Properties of the parameter object
  • radius: number. If the progressPie plug-in draws a simple pie chart (i.e. option ringWidth is undefined), this is the radius of the pie minus the strokeWidth of the surrounding circle. If ringWidth is set, this is the pie radius minus ringWidth, i.e. the radius of the free space inside the ring. Your content plug-in should base the size of the content it draws on this value.
  • totalRadius: number. This is the overall radius of the whole pie or ring graph including the outer circle stroke. This equals half the width and height of the generated SVG.
  • color: string (color code).

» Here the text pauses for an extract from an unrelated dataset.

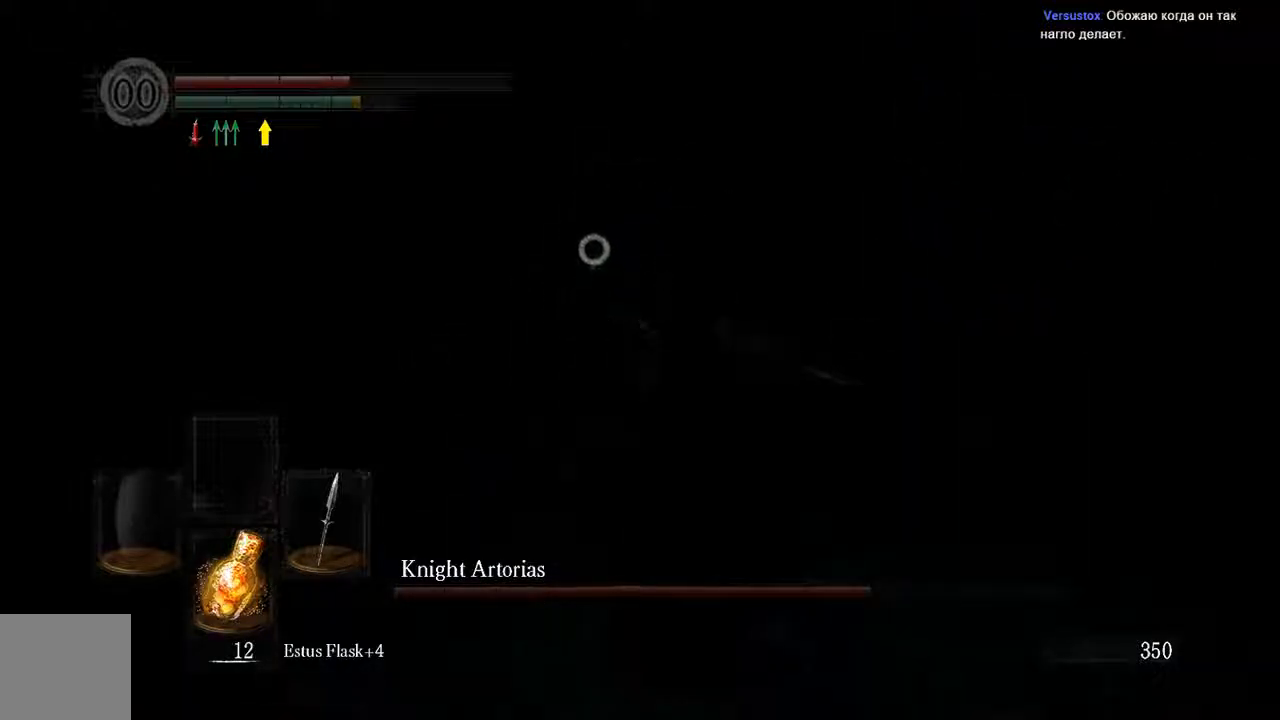
{"buttons": ["L1", "R3"], "left_stick": "center", "right_stick": "center", "events": [[300, "left_stick", "center"], [417, "R3", "down"]]}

By default this is exaclty the color of the pie/ring chart, unless the contentPluginOptions object overrides this.
    Please Note: In CSS mode (Mode.CSS), this may be undefined: The default color is undefined in CSS mode, and if the caller does not add a color option to the contentPluginOptions, it will be left undefined. This case can be queries via the isCssMode() method (see above): It returns true, if (and only if) typeof color !== 'string'.
    Your content plug-in should support a CSS mode: If color is undefined (or isCssMode()), then it should avoid adding color styles (like stroke or fill) or only add them as SVG attributes, but not as inline CSS inside a style attribute. At least in this case (or better always) it should add a CSS class attribute to the generated content, enabling the user to easily define colors (and even more) in an external CSS stylesheet, just like the original ProgressPieSVG plug-in does (see examples.html's section on the CSS mode).
  • precentValue: number. The value in 0..100 depicted by the progressPie chart.
  • rawValue: string. The raw string defining the value of the pie chart. This may be a percent number or any other value which gets converted into a percent value by a valueAdapter function, see above.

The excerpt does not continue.